Divergence Backtest Strategy
The Divergence Backtest Strategy is a specialized backtesting mode that simulates trading based on disagreements between PulseGrid's parametric signal and market consensus, rather than PG score thresholds alone.
How It Works
1. The engine scans historical data for periods where PG Signal and Market Signal diverge
2. When PG says Buy but Market says Sell (or vice versa), a trade is initiated following PG's direction
3. The trade is held until the divergence resolves (signals converge) or a stop-loss/take-profit is triggered
4. Performance metrics are computed across all divergence-based trades
Strategy Configuration
| Parameter | Description | Default |
|---|---|---|
| Strategy Mode | Select "Divergence" to enable this mode | PG Score |
| Min Severity | Minimum divergence severity to trigger trades (1=minor, 2=moderate, 3=significant) | 1 (all) |
| Stop Loss | Maximum loss per trade before forced exit | 5% |
| Take Profit | Target profit per trade for automatic exit | 15% |
| Position Sizing | How capital is allocated across positions | Score-weighted |
Divergence Analytics Tab
When viewing results from a divergence backtest, a dedicated "Divergence" tab appears with:
- Total Divergences Detected: How many divergence events occurred in the backtest period
- Divergences Traded On: How many met the minimum severity threshold
- Divergence Win Rate: Percentage of divergence-based trades that were profitable
- Avg Divergence Return: Mean return per divergence trade
- Breakdown by Severity: Win rate and average return for minor, moderate, and significant divergences
- Top Divergence Trades: The most notable individual trades with entry details and outcomes
Interpreting Results
A positive divergence win rate above 55% suggests that PG's contrarian signals have genuine predictive value.

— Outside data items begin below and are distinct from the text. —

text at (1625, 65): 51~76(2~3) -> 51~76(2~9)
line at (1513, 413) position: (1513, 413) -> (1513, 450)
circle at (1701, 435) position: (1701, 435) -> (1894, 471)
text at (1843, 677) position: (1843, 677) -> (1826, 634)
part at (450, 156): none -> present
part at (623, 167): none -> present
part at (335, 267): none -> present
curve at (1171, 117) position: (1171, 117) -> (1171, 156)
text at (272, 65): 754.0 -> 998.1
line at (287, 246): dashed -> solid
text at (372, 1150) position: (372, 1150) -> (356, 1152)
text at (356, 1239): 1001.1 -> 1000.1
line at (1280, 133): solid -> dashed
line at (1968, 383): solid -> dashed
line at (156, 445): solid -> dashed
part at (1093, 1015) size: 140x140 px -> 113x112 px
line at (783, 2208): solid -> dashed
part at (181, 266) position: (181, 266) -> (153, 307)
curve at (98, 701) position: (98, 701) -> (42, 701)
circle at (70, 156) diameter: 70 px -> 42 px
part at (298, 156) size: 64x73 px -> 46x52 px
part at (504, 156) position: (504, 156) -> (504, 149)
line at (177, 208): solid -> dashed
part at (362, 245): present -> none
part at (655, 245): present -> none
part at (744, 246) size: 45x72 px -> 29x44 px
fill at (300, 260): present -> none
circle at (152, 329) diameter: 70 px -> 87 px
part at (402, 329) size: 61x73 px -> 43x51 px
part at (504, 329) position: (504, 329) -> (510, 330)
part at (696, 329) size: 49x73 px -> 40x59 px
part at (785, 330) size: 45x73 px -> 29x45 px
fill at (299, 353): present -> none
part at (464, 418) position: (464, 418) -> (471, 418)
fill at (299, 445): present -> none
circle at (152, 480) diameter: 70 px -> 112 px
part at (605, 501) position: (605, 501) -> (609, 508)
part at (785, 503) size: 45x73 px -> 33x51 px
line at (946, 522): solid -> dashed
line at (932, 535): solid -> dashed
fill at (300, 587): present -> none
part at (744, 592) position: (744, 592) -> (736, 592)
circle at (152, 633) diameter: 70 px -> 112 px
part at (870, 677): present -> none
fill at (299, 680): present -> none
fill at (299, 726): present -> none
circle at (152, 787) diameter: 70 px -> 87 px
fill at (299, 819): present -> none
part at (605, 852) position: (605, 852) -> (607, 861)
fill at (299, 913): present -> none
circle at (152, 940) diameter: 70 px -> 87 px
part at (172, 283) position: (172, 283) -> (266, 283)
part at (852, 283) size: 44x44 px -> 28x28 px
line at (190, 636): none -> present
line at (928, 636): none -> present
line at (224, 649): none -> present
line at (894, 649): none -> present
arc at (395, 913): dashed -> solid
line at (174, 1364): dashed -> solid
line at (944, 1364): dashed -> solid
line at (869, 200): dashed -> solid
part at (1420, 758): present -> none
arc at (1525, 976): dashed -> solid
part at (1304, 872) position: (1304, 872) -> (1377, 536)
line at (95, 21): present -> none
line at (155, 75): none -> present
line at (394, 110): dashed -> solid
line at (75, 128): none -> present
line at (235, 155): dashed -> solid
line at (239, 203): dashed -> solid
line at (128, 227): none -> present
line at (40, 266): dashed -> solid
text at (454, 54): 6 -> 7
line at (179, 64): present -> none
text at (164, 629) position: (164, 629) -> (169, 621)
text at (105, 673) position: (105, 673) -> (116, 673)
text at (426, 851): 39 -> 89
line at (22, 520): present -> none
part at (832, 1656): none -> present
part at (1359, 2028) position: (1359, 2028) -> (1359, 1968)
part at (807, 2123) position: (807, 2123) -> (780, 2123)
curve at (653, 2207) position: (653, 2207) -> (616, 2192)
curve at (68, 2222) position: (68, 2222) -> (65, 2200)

Compare the divergence strategy's Sharpe ratio against the standard PG Score strategy to determine whether divergence-based trading adds risk-adjusted value.
Validation with Accuracy Tracker
The Accuracy Tracker page provides a complementary view by aggregating divergence outcomes across all instruments without simulating actual trades. Use both tools together for a comprehensive assessment of PG's predictive accuracy.